The indicated issue as I remember it has extensive logs that seem to me to indicate an issue with mounts failing (but only in very specific instances) when the system drive and a prior data drive switch their names. Hence me chipping in here due to your:

Note however than on a standard Rockstor install this always corrects itself on a subsequent reboot and happens (at least to me) very rarely; hence the difficulty in sorting it. Also hence why your situation is only distantly related.

That is a pool is mounted from a device in that pool and in the specific instance where a system drive and pool member’s drive names get reversed there is a call to mount using it’s old name which in a certain situation is actually the system drive and consequently it fails. Given it’s a one shot deal during boot the system is then unable to remount until a reboot.

But this situation has become very difficult to reproduce due to some improvements along the way but I suspect it still exists but as I say your situation log wise is complicated by missing drives still in the db (from the logs only). Start there by removing these missing devices (see later comment in this post first).

I would also note that you do not have a standard install so are essentially out in the wild on a system that is itself still very much in development. That is obviously another concern and one that makes it rather tricky to reproduce / help with within the confines of working on Rockstor rather than your particular custom linux install.

On the other hand such things can help to expose problems (your point presumably) hence me suggesting the device removal and taking a peak at that issue (see below for further thoughts). But do keep in mind that deviating from standard system drive partitioning is definitely asking for trouble as Rockstor is much more an appliance than a program as it touches quite a few part of the underlying system including assumptions on partitioning, especially of the system drive . But given your valuable contributions here already I know I’m not saying anything you don’t already know. Just trying to narrow down the things that may be tripping you up, ie 4th partition on system drive not being understood by Rockstor’s currently understanding of system drive partitioning.

Please note though that the referenced issue can only really deal with standard installs but thought it might help with some context, also it may not even exist as I have yet to get back and produce a reliable replication of it.

Could you send in a picture of your disks page as is before you do anything else as that may be helpful also, I suspect your non standard sda4 partition as a btrfs member is your problem and the drive names switch lead to the problem you know have as it’s not an expected or supported scenario and even on expected ones there can still be some tricky things to work out (the referenced issue as context) when drives switch names between boots.
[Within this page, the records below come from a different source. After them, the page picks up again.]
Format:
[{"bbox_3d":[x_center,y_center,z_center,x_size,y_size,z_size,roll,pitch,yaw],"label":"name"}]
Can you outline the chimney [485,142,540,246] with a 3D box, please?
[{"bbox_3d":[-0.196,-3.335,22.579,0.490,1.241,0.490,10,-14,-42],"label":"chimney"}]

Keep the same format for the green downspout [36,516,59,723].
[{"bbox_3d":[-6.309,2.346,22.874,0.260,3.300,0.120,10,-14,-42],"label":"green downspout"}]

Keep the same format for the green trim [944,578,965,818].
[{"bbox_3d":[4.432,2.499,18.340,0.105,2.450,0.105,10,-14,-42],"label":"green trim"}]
They use to stay where they were cable wise but alas no longer.

Hope that helps and please don’t take my comments in a negative light.
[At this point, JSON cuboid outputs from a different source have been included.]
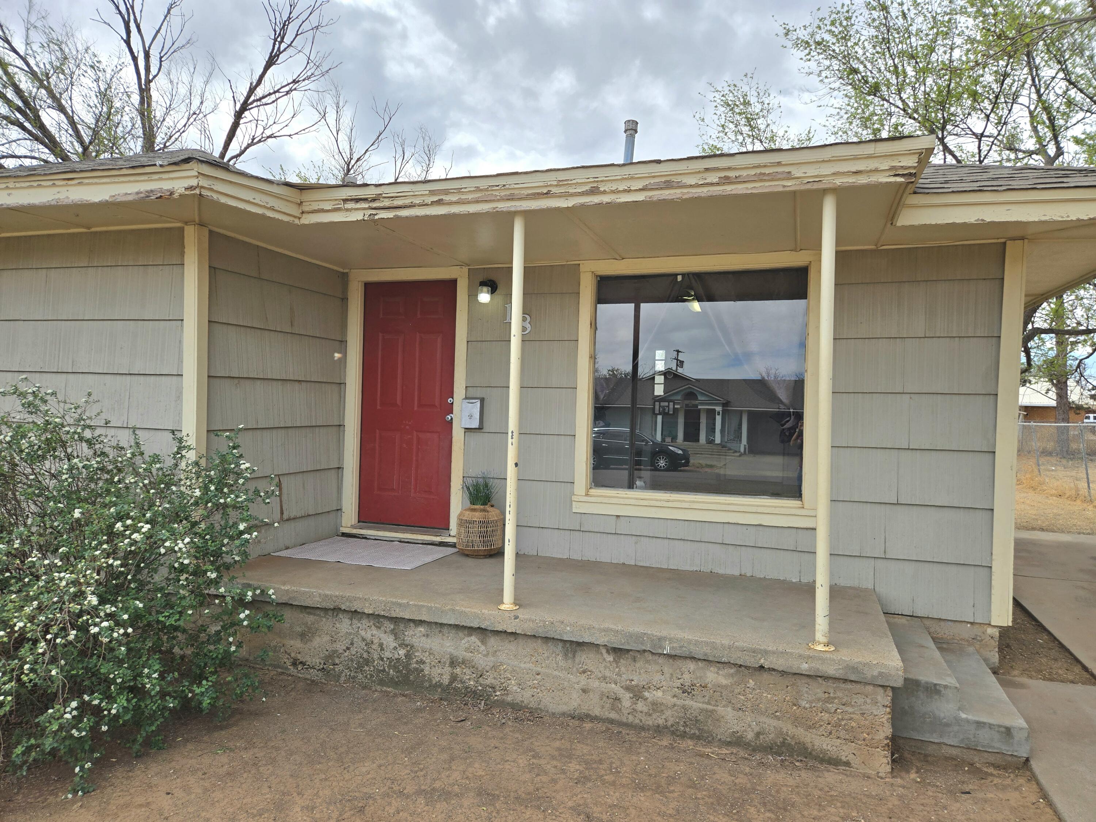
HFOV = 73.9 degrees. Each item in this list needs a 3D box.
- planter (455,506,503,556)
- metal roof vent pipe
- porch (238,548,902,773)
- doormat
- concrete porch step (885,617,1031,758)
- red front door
[{"bbox_3d":[-0.519,0.914,5.565,0.360,0.386,0.360,1,1,0],"label":"planter"},{"bbox_3d":[0.969,-3.160,8.663,0.165,0.581,0.165,4,2,19],"label":"metal roof vent pipe"},{"bbox_3d":[-0.091,1.385,4.785,4.200,0.520,1.530,1,1,19],"label":"porch"},{"bbox_3d":[-1.371,1.081,5.629,1.203,0.012,0.807,1,1,19],"label":"doormat"},{"bbox_3d":[2.213,1.491,4.154,0.605,0.300,1.240,1,1,19],"label":"concrete porch step"},{"bbox_3d":[-1.138,-0.066,6.056,0.910,2.030,0.050,1,1,19],"label":"red front door"}]

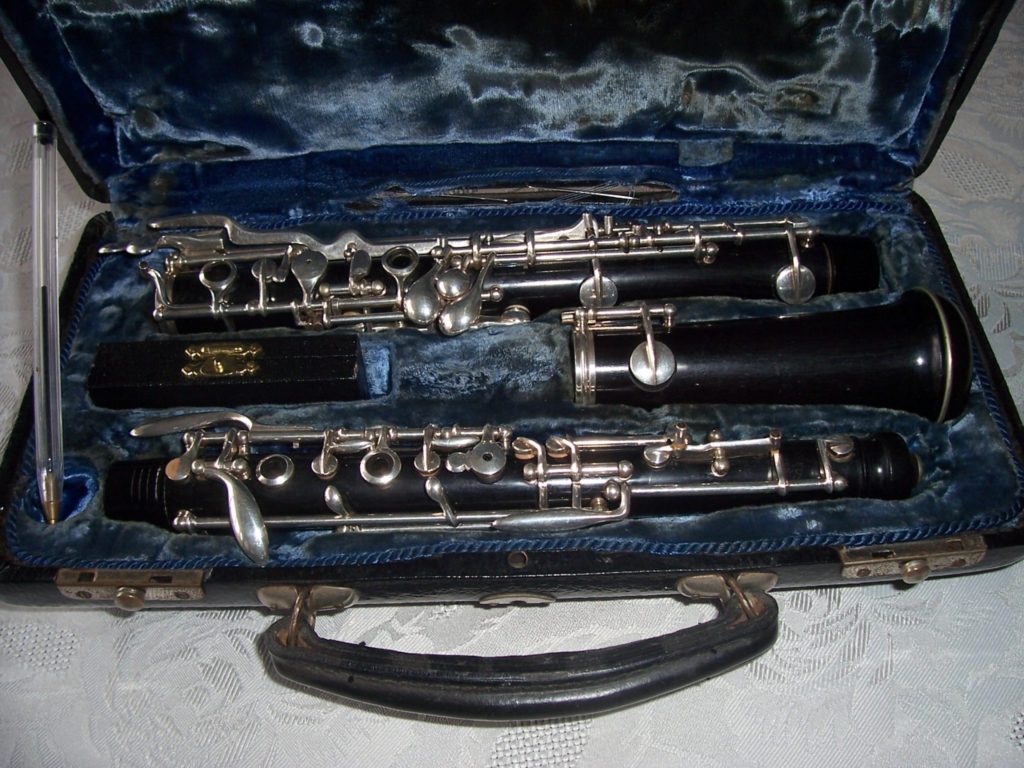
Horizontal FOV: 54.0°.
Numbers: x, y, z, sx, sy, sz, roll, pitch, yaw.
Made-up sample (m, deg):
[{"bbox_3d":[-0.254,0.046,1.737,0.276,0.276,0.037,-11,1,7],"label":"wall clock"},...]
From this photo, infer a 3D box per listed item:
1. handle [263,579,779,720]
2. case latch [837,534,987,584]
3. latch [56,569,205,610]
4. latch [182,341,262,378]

It’s just occurred to me that your ‘missing’ drive (long dev name) is most likely a consequence of Rockstor’s inability to deal with your system drive partitioning. If you remove the sda4 partition (ie a second btrfs device on the system drive) your experience may well be a lot smoother. There is simply no provision for dealing with btrfs in partitions except for the one exception of a single partition for the system btrfs volume. Additional btrfs volumes created on the system drive is just going to break stuff, especially over reboots. That is each btrfs device, or in the specific case of a single system btrfs partition, is tracked via the serial number of the base device. So the 2 partitions of btrfs on the same system drive will result in one overwriting the other which I’m thinking results in the phantom ‘missing’ long dev name, ie repeats of serial are not allowed as it’s the only unique element of a drive, remember we have to deal with drives prior to any uuid additions via partitioning / formatting so everything is guided by base serial numbers of devices.

Short of it is if you remove the sda4 partition you may well be back in business and also closer to what the Rockstor code can (currently at least) deal with or expects to see.

Hope that make sense.

henfri · March 12, 2016, 3:01pm

Hello Phil, hello Marius,

the steps to cause this issue were:
a) moved the rockstor installation to a new SSD. All worked well even after some reboots
b) made this change permanent by removing the original SSD (it was disconnected from power only before) and putting the new SSD in place.
c) boot → Problem

The subvolumes are not mounted. Also a ls /mnt2/Documents does not show any data.
I was able to fix this issue by copying my backup-install from the old SSD now though.

@phillxnet
Thanks for your elaborate answer. See below my Drives.

I followed your suggestion and I removed sda4 and grew sda1 to claim that space.
So, this should prevent this issue in future.

What I don’t understand is why Rockstor cannot identify a partition by the serial of its parent plus the partitions label. Or, even better at least for BTRFS each subvolume has a UUID_SUB

Greetings,
Hendrik